Study design: should blinded and unblinded outcome assessment be included, or should study inclusion be restricted by other aspects of methodological criteria?
What data should be analysed?
Time-to-event data: what assumptions of the distribution of censored data should be made?
Continuous data: where standard deviations are missing, when and how should they be imputed? Should analyses be based on change scores or on final values?
Ordinal scales: what cut-point should be used to dichotomize short ordinal scales into two groups?
Cluster-randomized trials: what values of the intraclass correlation coefficient should be used when trial analyses have not been adjusted for clustering?
Cross-over trials: what values of the within-subject correlation coefficient should be used when this is not available in primary reports?

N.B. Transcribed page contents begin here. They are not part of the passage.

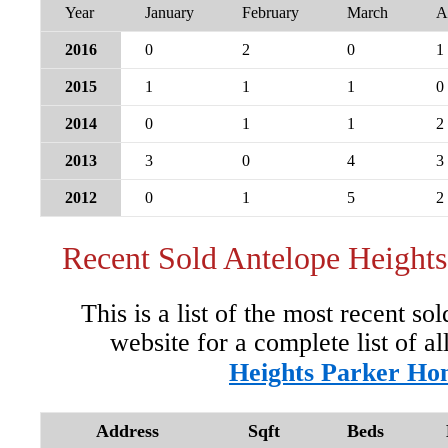
Year
January
February
March
A
2016
0
2
0
1
2015
1
1
1
0
2014
0
1
1
2
2013
3
0
4
3
2012
0
1
5
2
Recent Sold Antelope Height
This is a list of the most recent so
website for a complete list of al
Heights Parker Ho
Address
Sqft
Beds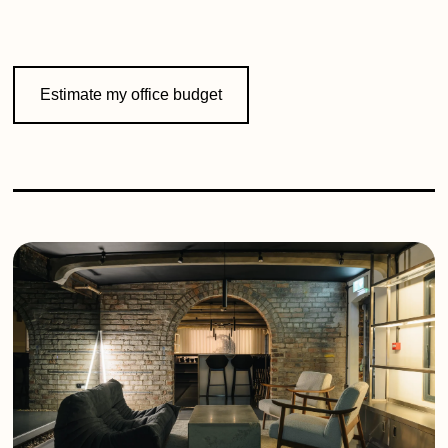
Estimate my office budget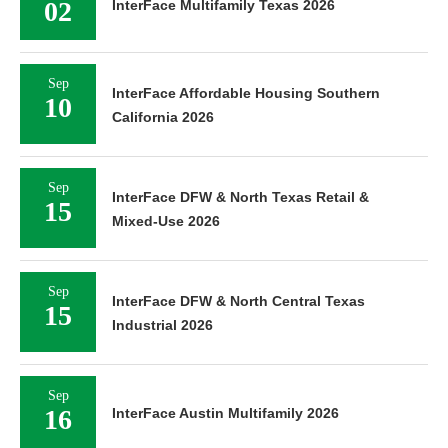
02
InterFace Multifamily Texas 2026
Sep
InterFace Affordable Housing Southern
10
California 2026
Sep
InterFace DFW & North Texas Retail &
15
Mixed-Use 2026
Sep
InterFace DFW & North Central Texas
15
Industrial 2026
Sep
16
InterFace Austin Multifamily 2026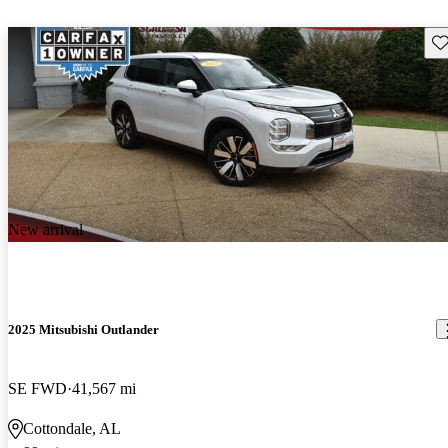
Sav
New arrival
2025 Mitsubishi Outlander
SE FWD
41,567 mi
Cottondale, AL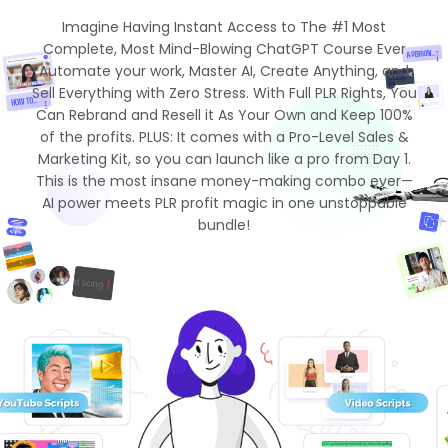
Imagine Having Instant Access to The #1 Most
Complete, Most Mind-Blowing ChatGPT Course Ever
Automate your work, Master AI, Create Anything, and
Sell Everything with Zero Stress. With Full PLR Rights, You
Can Rebrand and Resell it As Your Own and Keep 100%
of the profits. PLUS: It comes with a Pro-Level Sales &
Marketing Kit, so you can launch like a pro from Day 1.
This is the most insane money-making combo ever—
AI power meets PLR profit magic in one unstoppable
bundle!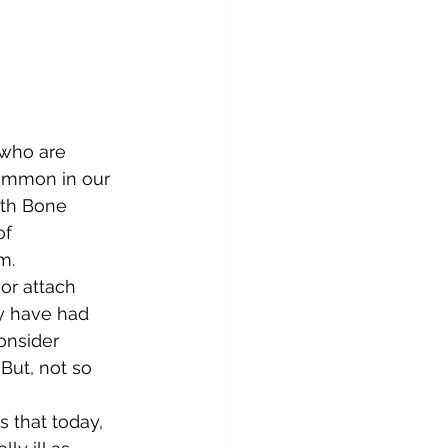
 who are 
common in our 
ith Bone 
f 
m. 
or attach 
ey have had 
onsider 
But, not so 
s that today, 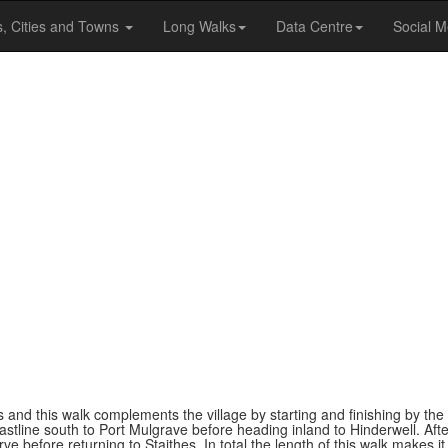
s, Cities and Towns
Long Walks
Data Centre
Social M
es and this walk complements the village by starting and finishing by th
oastline south to Port Mulgrave before heading inland to Hinderwell. Aft
e before returning to Staithes. In total the length of this walk makes it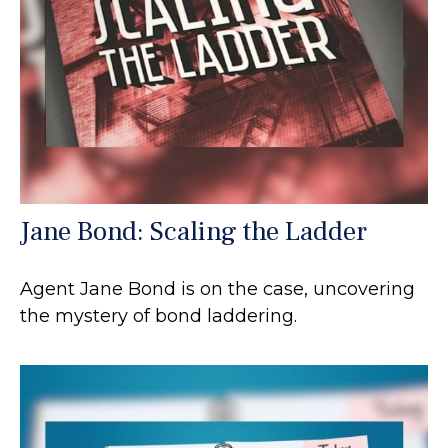
Jane Bond: Scaling the Ladder
Agent Jane Bond is on the case, uncovering
the mystery of bond laddering.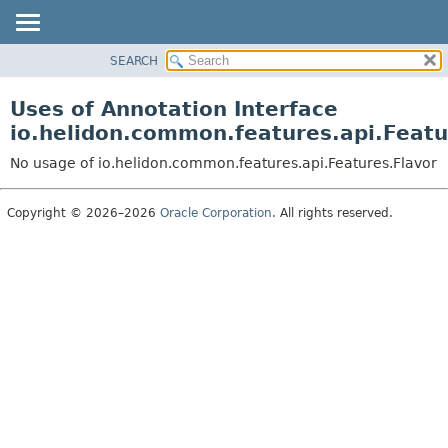
SEARCH
OVERVIEW
MODULE
Uses of Annotation Interface
PACKAGE
io.helidon.common.features.api.Featu
CLASS
No usage of io.helidon.common.features.api.Features.Flavor
USE
TREE
Copyright © 2026–2026
Oracle Corporation
. All rights reserved.
DEPRECATED
INDEX
HELP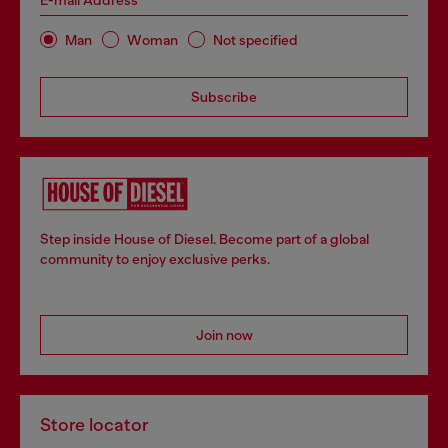
E-mail Address*
Man
Woman
Not specified
Subscribe
Step inside House of Diesel. Become part of a global
community to enjoy exclusive perks.
Join now
Store locator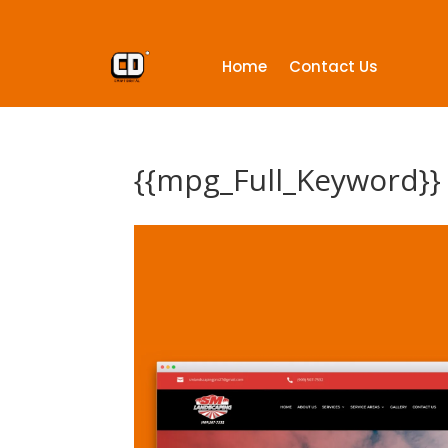
Home
Contact Us
{{mpg_Full_Keyword}}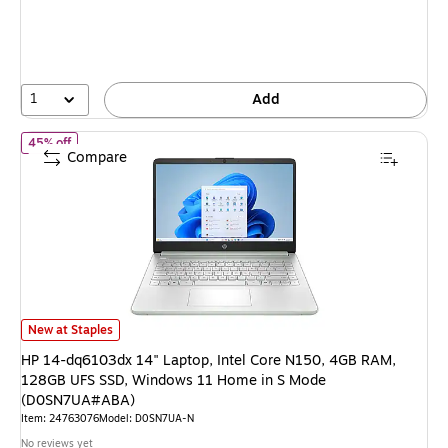
You
save
45%
1
Add
of HP 14-dq6103dx 14" Laptop, Intel Core N150, 4GB RAM, 12
45% off
Compare
HP 14-dq6103dx 14" Laptop, Intel Core N150, 4GB RAM, 128GB UFS SS
New at Staples
HP 14-dq6103dx 14" Laptop, Intel Core N150, 4GB RAM,
128GB UFS SSD, Windows 11 Home in S Mode
(D0SN7UA#ABA)
Item: 24763076
Model: D0SN7UA-N
No reviews yet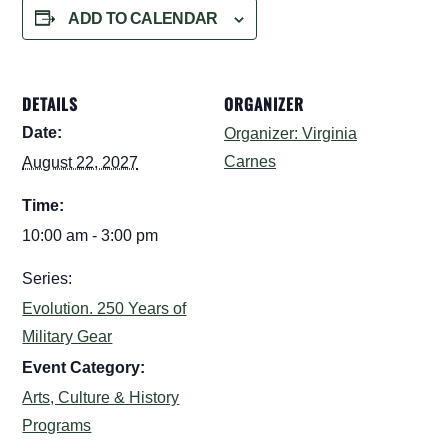
ADD TO CALENDAR
DETAILS
ORGANIZER
Date:
Organizer: Virginia
Carnes
August 22, 2027
Time:
10:00 am - 3:00 pm
Series:
Evolution. 250 Years of
Military Gear
Event Category:
Arts, Culture & History
Programs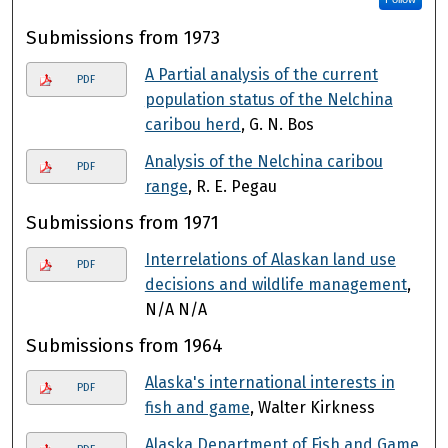
Submissions from 1973
A Partial analysis of the current
PDF
population status of the Nelchina
caribou herd
, G. N. Bos
Analysis of the Nelchina caribou
PDF
range
, R. E. Pegau
Submissions from 1971
Interrelations of Alaskan land use
PDF
decisions and wildlife management
,
N/A N/A
Submissions from 1964
Alaska's international interests in
PDF
fish and game
, Walter Kirkness
Alaska Department of Fish and Game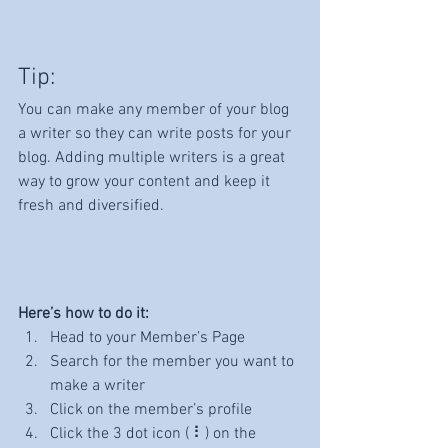
Tip: 
You can make any member of your blog 
a writer so they can write posts for your 
blog. Adding multiple writers is a great 
way to grow your content and keep it 
fresh and diversified. 
Here’s how to do it:
Head to your Member’s Page
Search for the member you want to 
make a writer
Click on the member’s profile
Click the 3 dot icon ( ⠇) on the 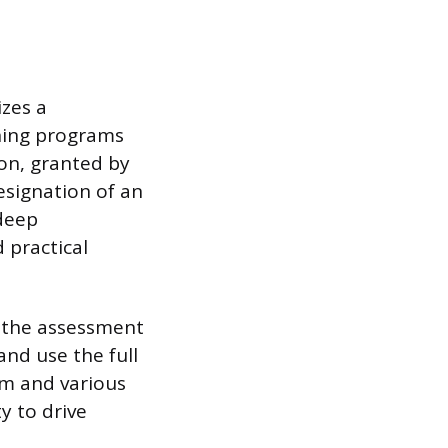
izes a
ining programs
ion, granted by
designation of an
 deep
 practical
f the assessment
and use the full
rm and various
ty to drive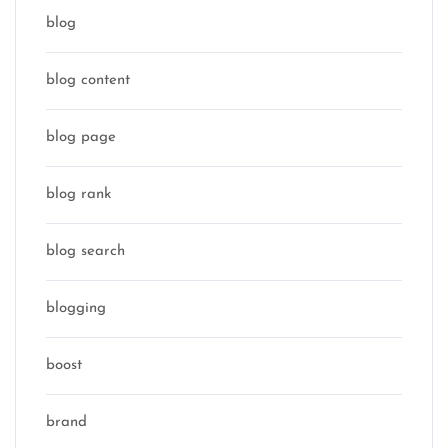
blog
blog content
blog page
blog rank
blog search
blogging
boost
brand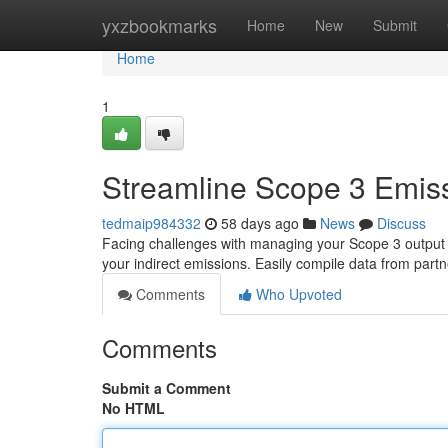
Home
yxzbookmarks
Home
New
Submit
Home
1
Streamline Scope 3 Emiss
tedmaip984332
58 days ago
News
Discuss
Facing challenges with managing your Scope 3 output ?
your indirect emissions. Easily compile data from part
Comments
Who Upvoted
Comments
Submit a Comment
No HTML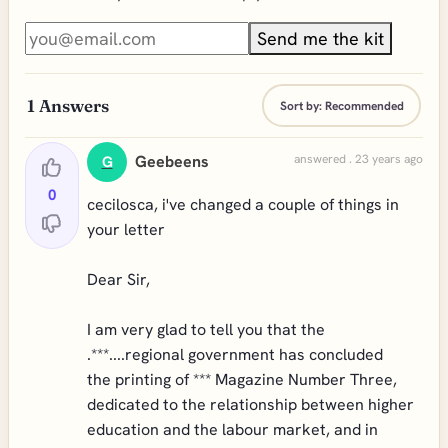
Send me the kit
1
Answers
Sort by:
Recommended
Geebeens
answered . 23 years ago
G
0
cecilosca, i've changed a couple of things in
your letter
Dear Sir,
I am very glad to tell you that the
.***....regional government has concluded
the printing of *** Magazine Number Three,
dedicated to the relationship between higher
education and the labour market, and in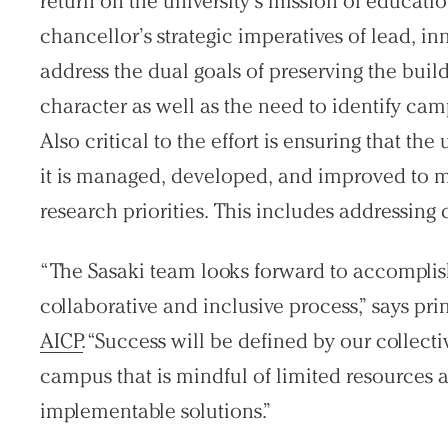
return on the university’s mission of educat
chancellor’s strategic imperatives of lead, i
address the dual goals of preserving the bui
character as well as the need to identify ca
Also critical to the effort is ensuring that the 
it is managed, developed, and improved to 
research priorities. This includes addressin
“The Sasaki team looks forward to accomplish
collaborative and inclusive process,” says pri
AICP
. “Success will be defined by our collectiv
campus that is mindful of limited resources a
implementable solutions.”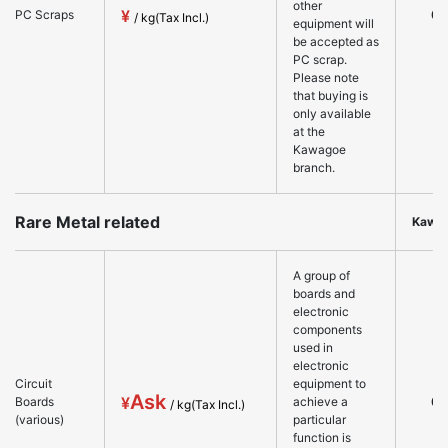
other
○
PC Scraps
equipment will
be accepted as
PC scrap.
Please note
that buying is
only available
at the
Kawagoe
branch.
Rare Metal related
Kawa
A group of
boards and
electronic
components
used in
electronic
Circuit
equipment to
Ask
○
Boards
achieve a
(various)
particular
function is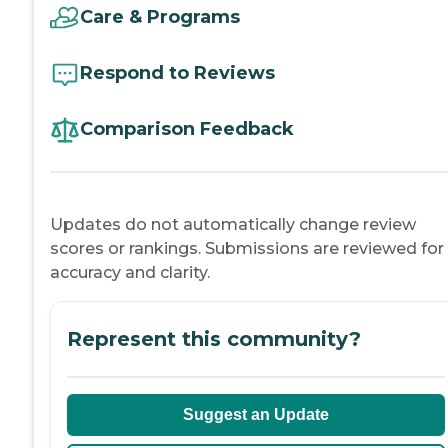
Care & Programs
Respond to Reviews
Comparison Feedback
Updates do not automatically change review
scores or rankings. Submissions are reviewed for
accuracy and clarity.
Represent this community?
Suggest an Update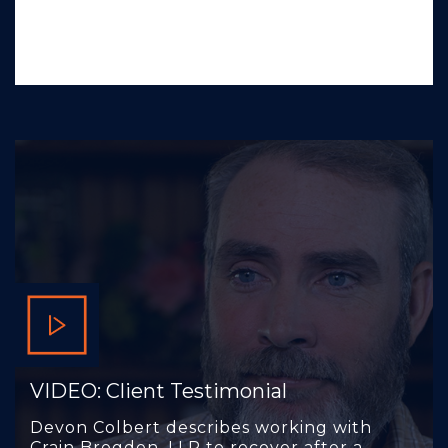
VIDEO: Client Testimonial
Devon Colbert describes working with
Crain Brogdon, LLP to recover after a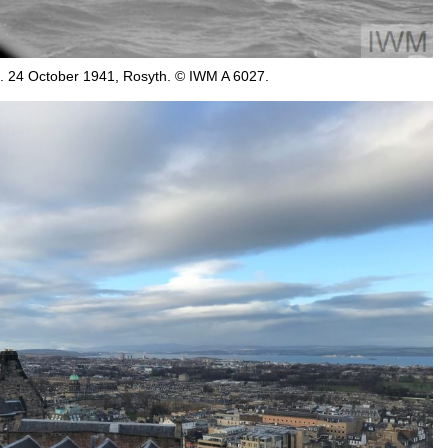
s. 24 October 1941, Rosyth. © IWM A 6027.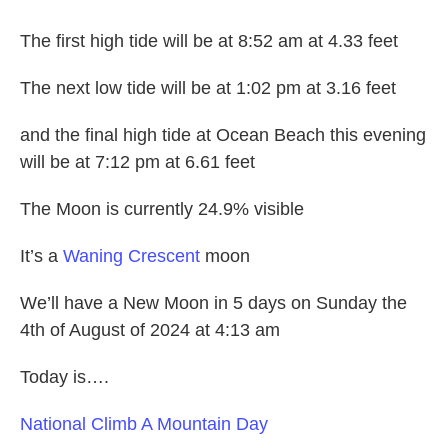
The first high tide will be at 8:52 am at 4.33 feet
The next low tide will be at 1:02 pm at 3.16 feet
and the final high tide at Ocean Beach this evening
will be at 7:12 pm at 6.61 feet
The Moon is currently 24.9% visible
It’s a
Waning Crescent
moon
We’ll have a New Moon in 5 days on Sunday the
4th of August of 2024 at 4:13 am
Today is….
National
Climb A Mountain Day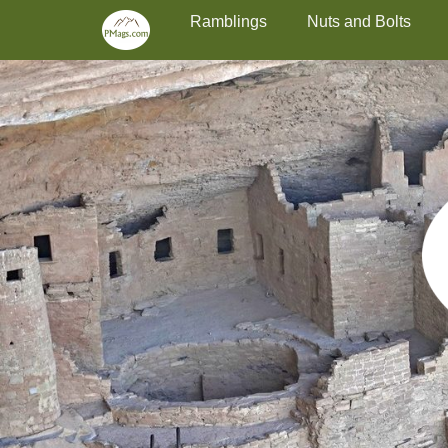
Primary Menu
Skip
Ramblings
Nuts and Bolts
to
content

All analyses: what assumptions should be made about missing outcomes to facilitate intention-to-treat analyses? Should adjusted or unadjusted estimates of treatment effects used?
Analysis methods:
Should fixed-effect or random-effects methods be used for the analysis?
For dichotomous outcomes, should odds ratios, risk ratios or risk differences be used?
And for continuous outcomes, where several scales have assessed the same dimension, should results be analysed as a standardized mean difference across all scales or as mean differences individually for each scale?
Some sensitivity analyses can be pre-specified in the study protocol, but many issues suitable for sensitivity analysis are only identified during the review process where the individual peculiarities of the studies under investigation are identified. When sensitivity analyses show that the overall result and conclusions are not affected by the different decisions that could be made during the review process, the results of the review can be regarded with a higher degree of certainty. Where sensitivity analyses identify particular decisions or missing information that greatly influence the findings of the review, greater resources can be deployed to try and resolve uncertainties and obtain extra information, possibly through contacting trial authors and obtained individual patient data. If this cannot be achieved, the results must be interpreted with an appropriate degree of caution. Such findings may generate proposals for further investigations and future research.
Reporting of sensitivity analyses in a systematic review may best be done by producing a summary table. Rarely is it informative to produce individual forest plots for each sensitivity analysis undertaken.
Sensitivity analyses are sometimes confused with subgroup analysis. Although some sensitivity analyses involve restricting the analysis to a subset of the totality of studies, the two methods differ in two ways. First, sensitivity analyses do not attempt to estimate the effect of the intervention in the group of studies removed from the analysis, whereas in subgroup analyses, estimates are produced for each subgroup. Second, in sensitivity analyses, informal comparisons are made between different ways of estimating the same thing, whereas in subgroup analyses, formal statistical comparisons are made across the subgroups.